**Problem to work on:**
Return the lines below that contain the word "down".

[Start of Attachment]

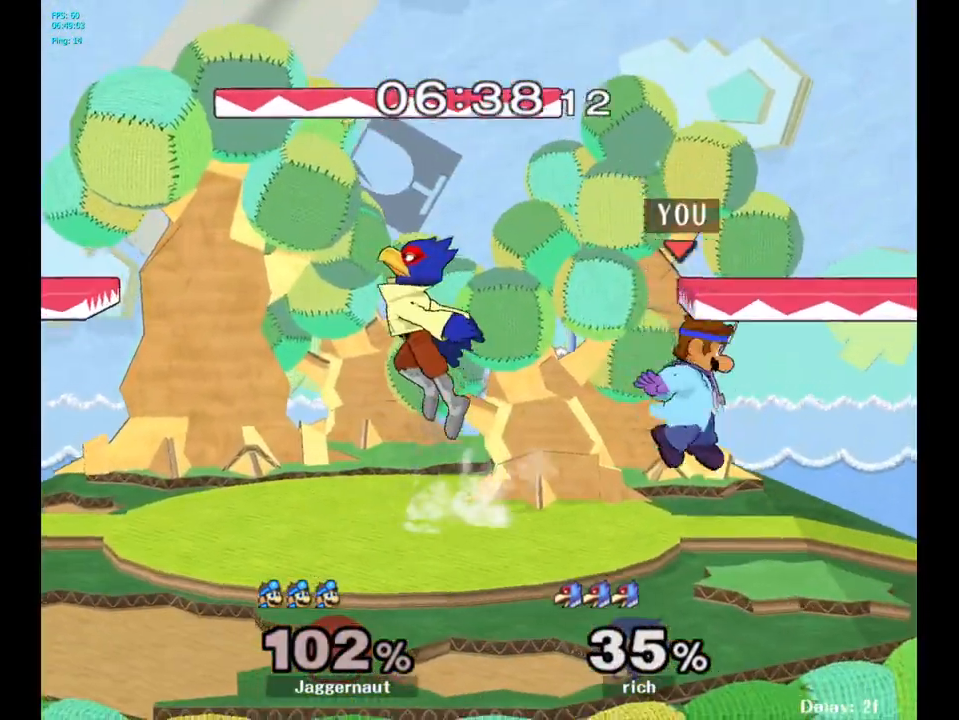
{"buttons": [], "left_stick": "left", "right_stick": "center", "events": [[17, "R1", "up"], [133, "left_stick", "center"], [300, "left_stick", "left"]]}
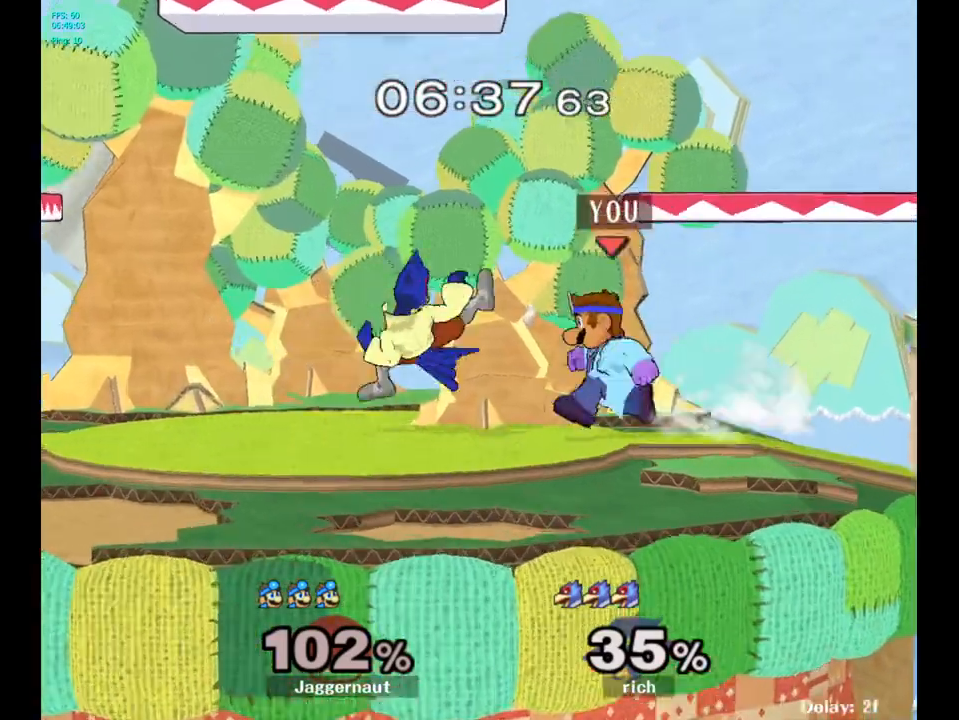
{"buttons": [], "left_stick": "left", "right_stick": "center", "events": [[17, "A", "down"], [67, "left_stick", "center"], [167, "A", "up"], [483, "left_stick", "left"]]}
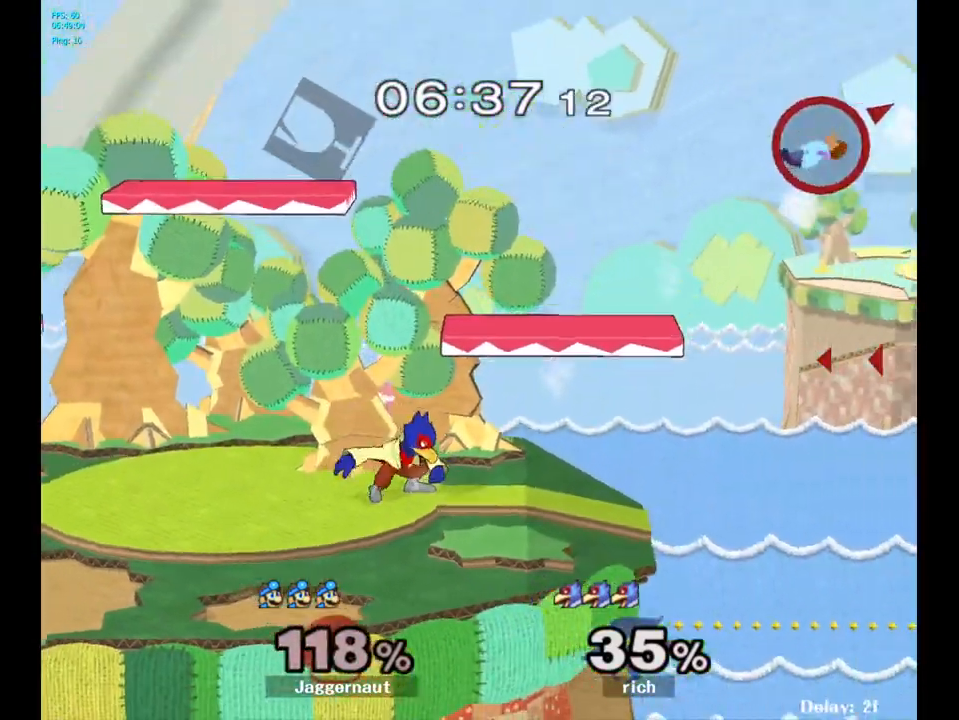
{"buttons": ["Y"], "left_stick": "center", "right_stick": "center", "events": [[83, "Y", "down"], [200, "Y", "up"], [267, "Y", "down"], [350, "Y", "up"], [450, "Y", "down"], [483, "left_stick", "center"]]}
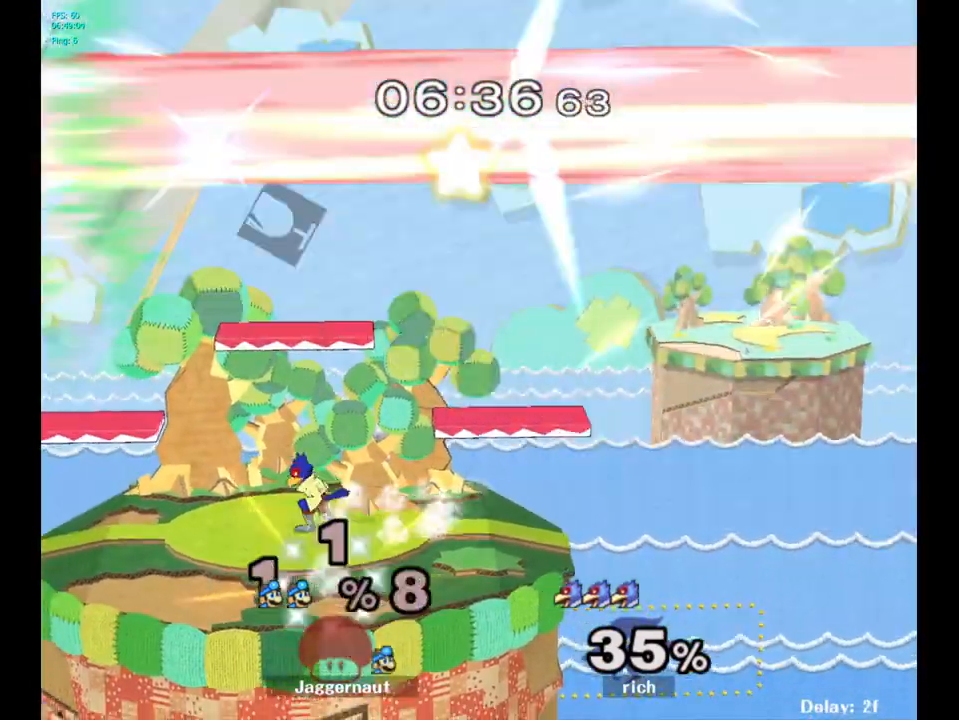
{"buttons": [], "left_stick": "center", "right_stick": "center", "events": [[33, "Y", "up"]]}
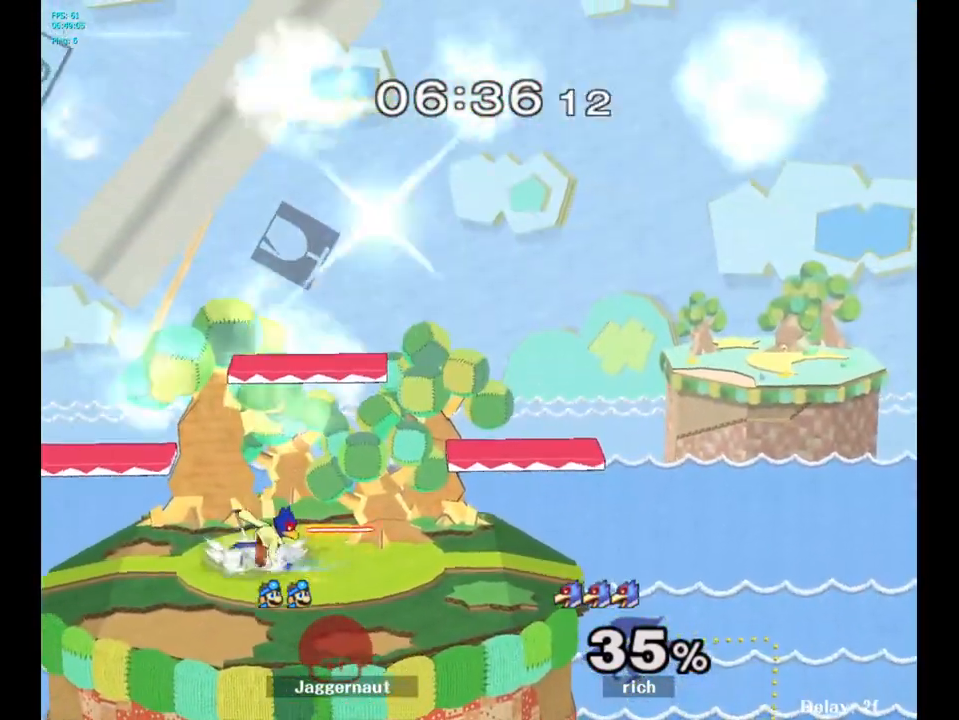
{"buttons": [], "left_stick": "center", "right_stick": "center", "events": []}
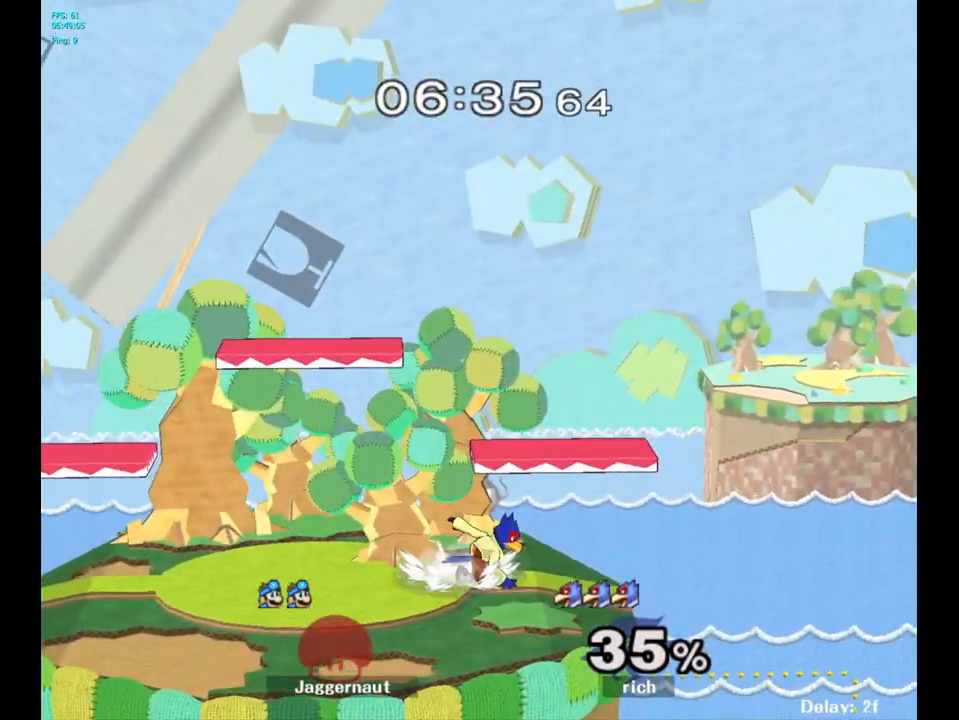
{"buttons": [], "left_stick": "right", "right_stick": "center", "events": [[383, "left_stick", "right"]]}
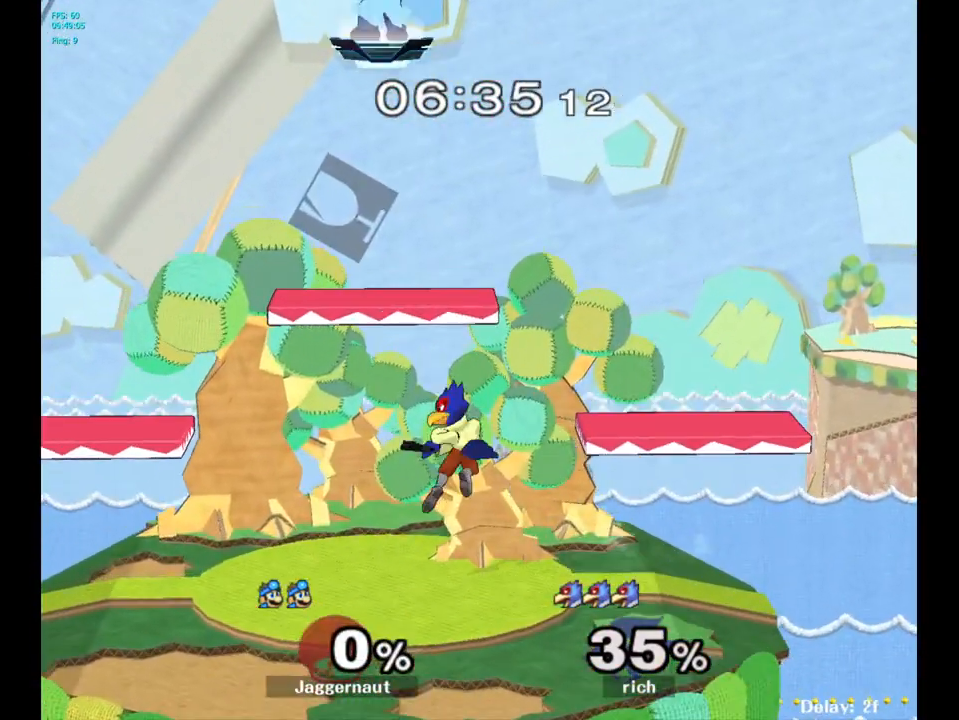
{"buttons": [], "left_stick": "left", "right_stick": "center", "events": [[183, "left_stick", "left"]]}
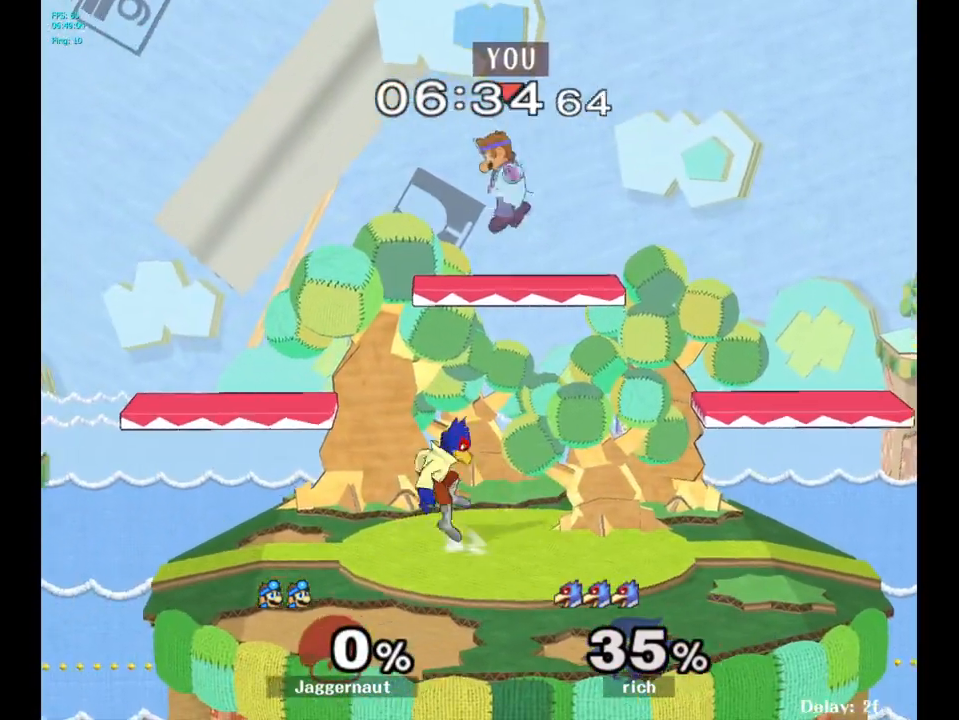
{"buttons": [], "left_stick": "left", "right_stick": "center", "events": [[17, "left_stick", "down-left"], [183, "right_stick", "left"], [250, "left_stick", "left"], [267, "right_stick", "center"], [367, "R1", "down"], [500, "R1", "up"]]}
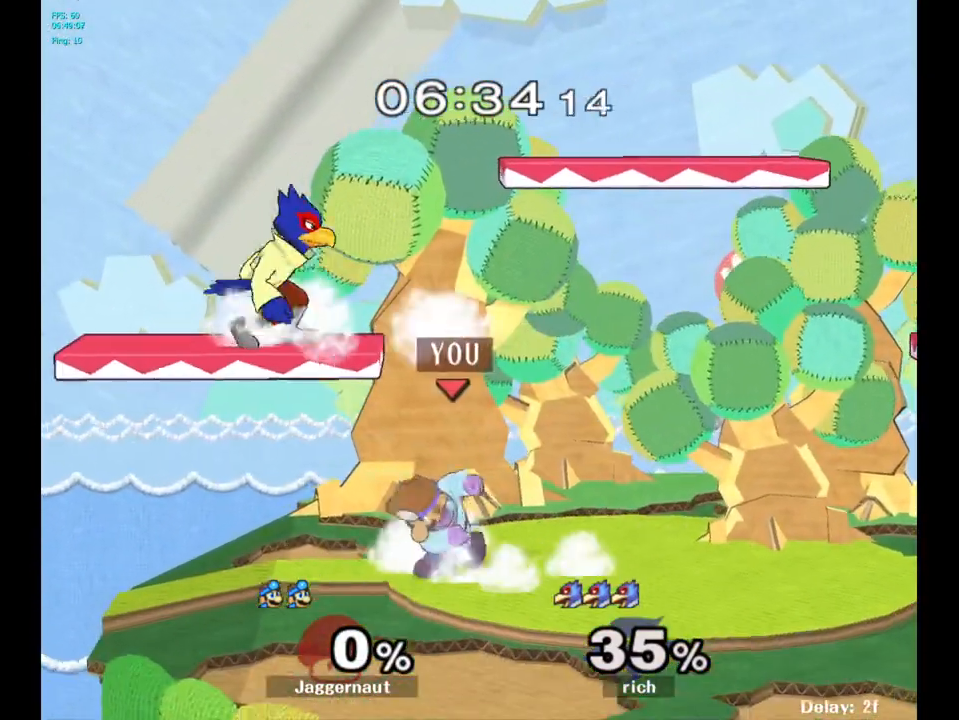
{"buttons": ["A", "Y"], "left_stick": "up-right", "right_stick": "center", "events": [[17, "left_stick", "center"], [267, "left_stick", "up-left"], [317, "Y", "down"], [350, "left_stick", "up"], [467, "A", "down"], [500, "left_stick", "up-right"]]}
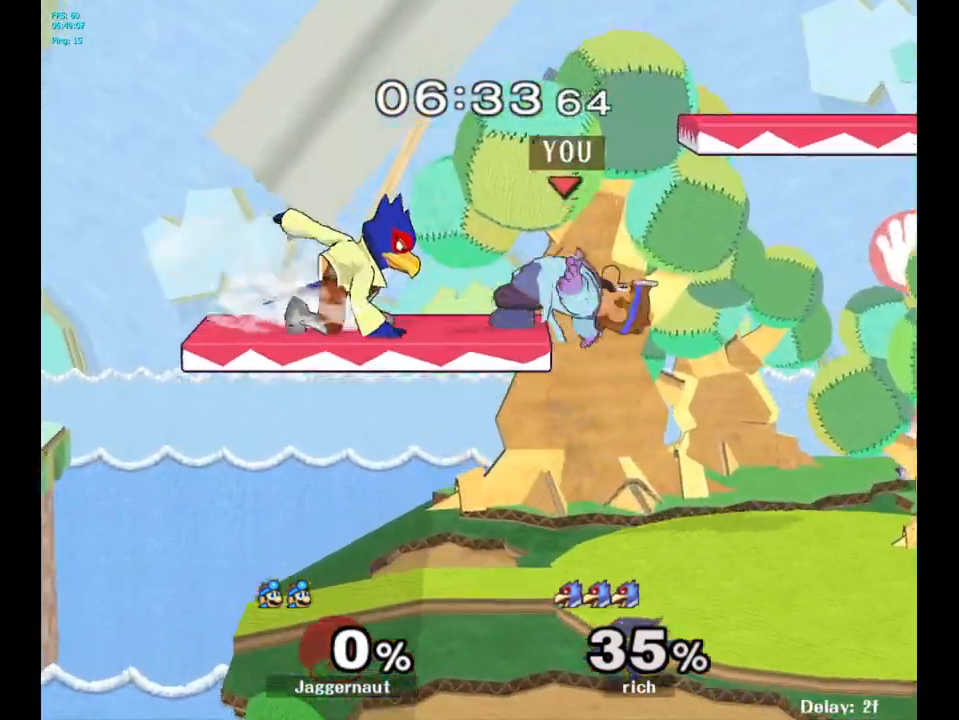
{"buttons": [], "left_stick": "up-left", "right_stick": "center", "events": [[67, "A", "up"], [67, "Y", "up"], [367, "left_stick", "up-left"]]}
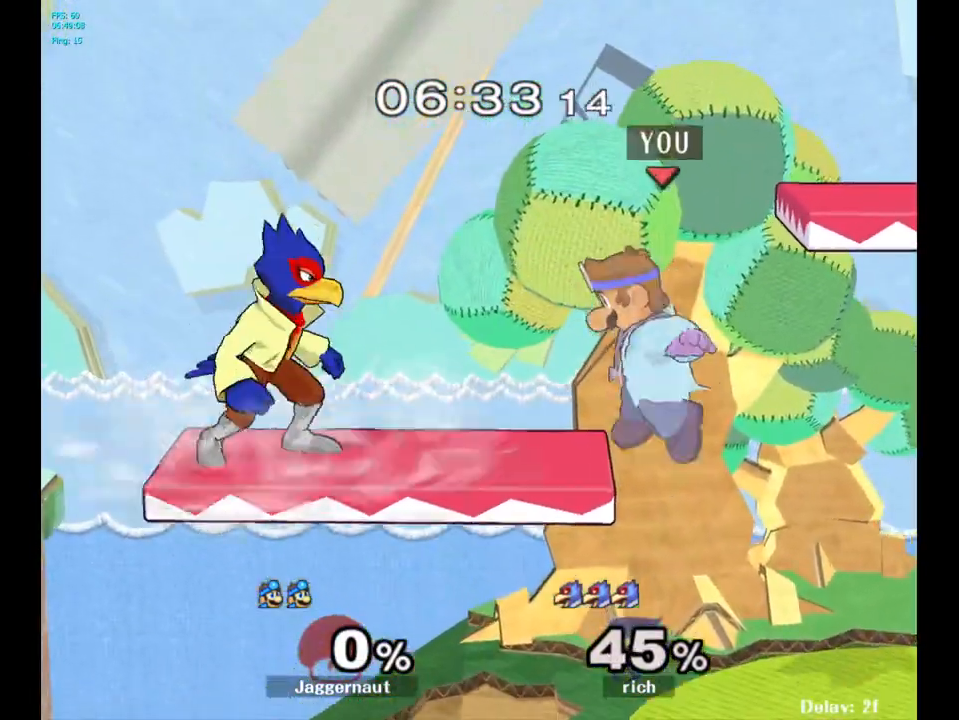
{"buttons": [], "left_stick": "up-right", "right_stick": "center", "events": [[183, "left_stick", "up"], [217, "Y", "down"], [333, "A", "down"], [417, "left_stick", "up-right"], [467, "A", "up"], [467, "Y", "up"]]}
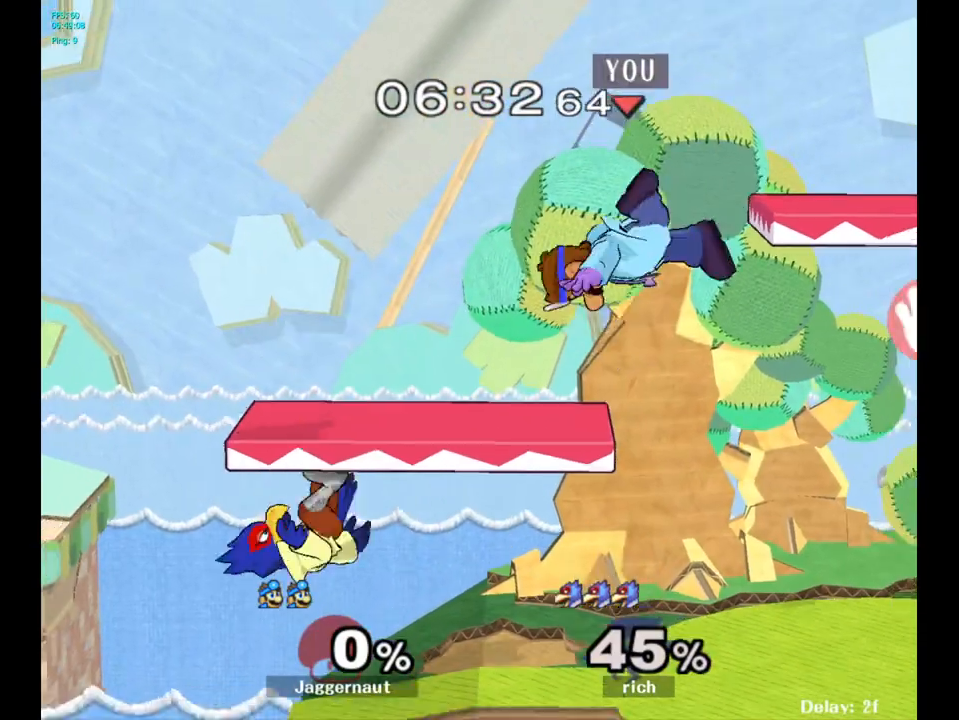
{"buttons": [], "left_stick": "left", "right_stick": "center", "events": [[233, "left_stick", "up-left"], [333, "left_stick", "left"], [333, "right_stick", "left"], [433, "right_stick", "center"]]}
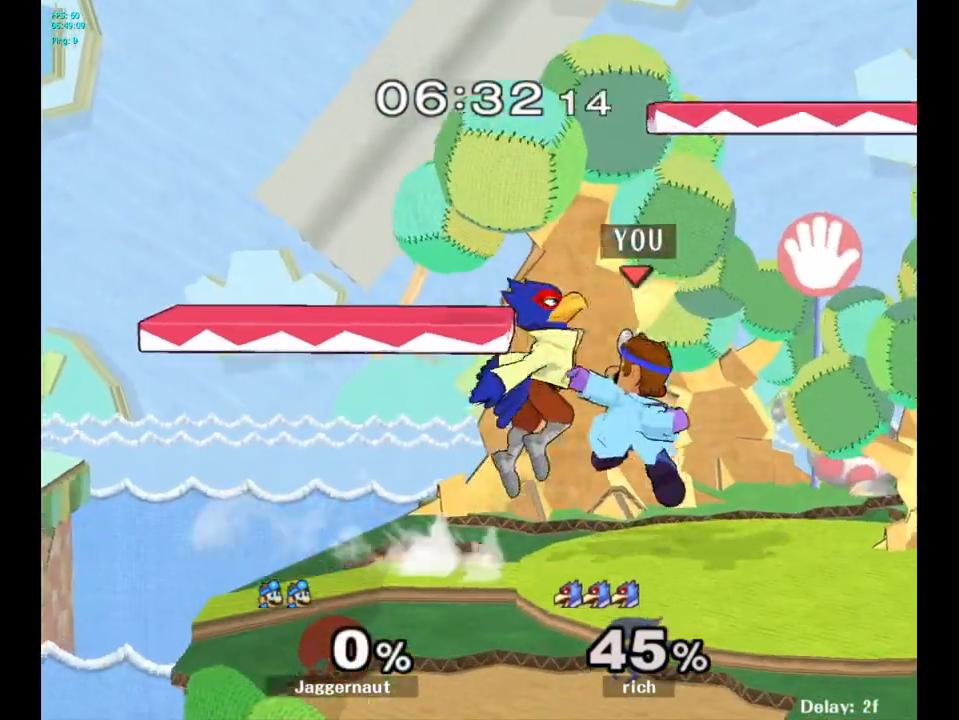
{"buttons": [], "left_stick": "center", "right_stick": "center", "events": [[67, "left_stick", "down-left"], [83, "R1", "down"], [200, "left_stick", "center"], [300, "R1", "up"]]}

[End of Attachment]

**Output for this task:**
{"buttons": [], "left_stick": "left", "right_stick": "center", "events": [[17, "A", "down"], [67, "left_stick", "center"], [167, "A", "up"], [483, "left_stick", "left"]]}
{"buttons": ["Y"], "left_stick": "center", "right_stick": "center", "events": [[83, "Y", "down"], [200, "Y", "up"], [267, "Y", "down"], [350, "Y", "up"], [450, "Y", "down"], [483, "left_stick", "center"]]}
{"buttons": [], "left_stick": "left", "right_stick": "center", "events": [[17, "left_stick", "down-left"], [183, "right_stick", "left"], [250, "left_stick", "left"], [267, "right_stick", "center"], [367, "R1", "down"], [500, "R1", "up"]]}
{"buttons": ["A", "Y"], "left_stick": "up-right", "right_stick": "center", "events": [[17, "left_stick", "center"], [267, "left_stick", "up-left"], [317, "Y", "down"], [350, "left_stick", "up"], [467, "A", "down"], [500, "left_stick", "up-right"]]}
{"buttons": [], "left_stick": "up-right", "right_stick": "center", "events": [[183, "left_stick", "up"], [217, "Y", "down"], [333, "A", "down"], [417, "left_stick", "up-right"], [467, "A", "up"], [467, "Y", "up"]]}
{"buttons": [], "left_stick": "center", "right_stick": "center", "events": [[67, "left_stick", "down-left"], [83, "R1", "down"], [200, "left_stick", "center"], [300, "R1", "up"]]}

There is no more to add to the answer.